Some somatic complications after small intestinal bypass operations for obesity. Possible factors of significance in the incidence

  • PMID: 1217445

Some somatic complications after small intestinal bypass operations for obesity. Possible factors of significance in the incidence

L Backman et al. Acta Chir Scand. 1975.

Abstract

The complications after intestinal bypass operations in 103 massively obese subjects were recorded postoperatively for a maximum of 5 years. The surgical procedures were jejuno-ileostomy, end-to-side (op. I) in 35, and end-to-end with ileocaecostomy (op. II) in 68 cases. Wound dehiscence was the cause of the sole early postoperative death.
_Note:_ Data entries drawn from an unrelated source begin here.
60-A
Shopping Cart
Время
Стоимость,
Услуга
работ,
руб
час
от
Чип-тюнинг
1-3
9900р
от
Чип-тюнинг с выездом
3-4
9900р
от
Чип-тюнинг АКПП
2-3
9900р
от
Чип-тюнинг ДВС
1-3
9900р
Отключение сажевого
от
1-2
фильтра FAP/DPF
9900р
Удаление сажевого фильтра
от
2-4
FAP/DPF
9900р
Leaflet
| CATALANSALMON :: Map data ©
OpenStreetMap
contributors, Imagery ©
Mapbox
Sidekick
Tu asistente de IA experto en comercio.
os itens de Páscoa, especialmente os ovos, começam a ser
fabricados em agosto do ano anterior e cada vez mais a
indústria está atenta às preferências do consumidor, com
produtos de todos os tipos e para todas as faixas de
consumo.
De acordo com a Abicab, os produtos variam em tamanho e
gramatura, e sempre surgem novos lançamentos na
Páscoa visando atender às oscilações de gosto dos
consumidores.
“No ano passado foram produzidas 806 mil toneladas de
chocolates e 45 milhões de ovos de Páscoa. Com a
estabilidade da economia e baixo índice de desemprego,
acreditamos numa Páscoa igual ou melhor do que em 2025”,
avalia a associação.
The early complications found were those commonly seen after abdominal surgery, namely wound infection (n=24), wound dehiscence (n=5), anastomotic leak (n=2), leg thrombosis (n=2). One of the latter 2 patients probably also had pulmonary embolism. In 6 cases early intestinal obstruction occurred; 3 of them required reoperation. The late complications were divided into unspecific and specific in relation to the surgically induced malabsorption. Their incidence was analysed in 80 subjects observed for longer than 1.5 years after the operation. Unspecific late complications consisted of intestinal obstruction in 5 cases and incidional hernias in 18 cases. Intussusception was not seen. There seemed to be no increase in the incidence of gallstone disease or gastroduodenal ulcer after the operation. Specific late complications were electrolyte disturbances (ED) in 13, signs of liver injury (LI) in 9, urinary-tract calculi (UTC) in 15, and immunopathy (IM) in 19 cases. The IM group had skin rashes, arthralgia, and fever. Besides these somatic complications, a number of specific pyschictric complications were also observed (not published). Three subjects died after the operation with signs of liver insufficiency. The following factors were found to be of importance in the occurence of the specific complications ED and LI: 1. The presence of preoperative abnormalities in serum-electrolyte concentration and pathological liver tests, mainly occuring in the heavies patients. 2. Most ED and LI occurred during the period of main weight loss, in general during the first postoperative year. ED and LI did not appear after body weight had stabilised. 3. The rate of weight loss: ED and LI occurred, with a few exceptions, in the subjects with a rate of weight loss higher than 0.0130 weight-index units per week during the period of constant weight loss (see article).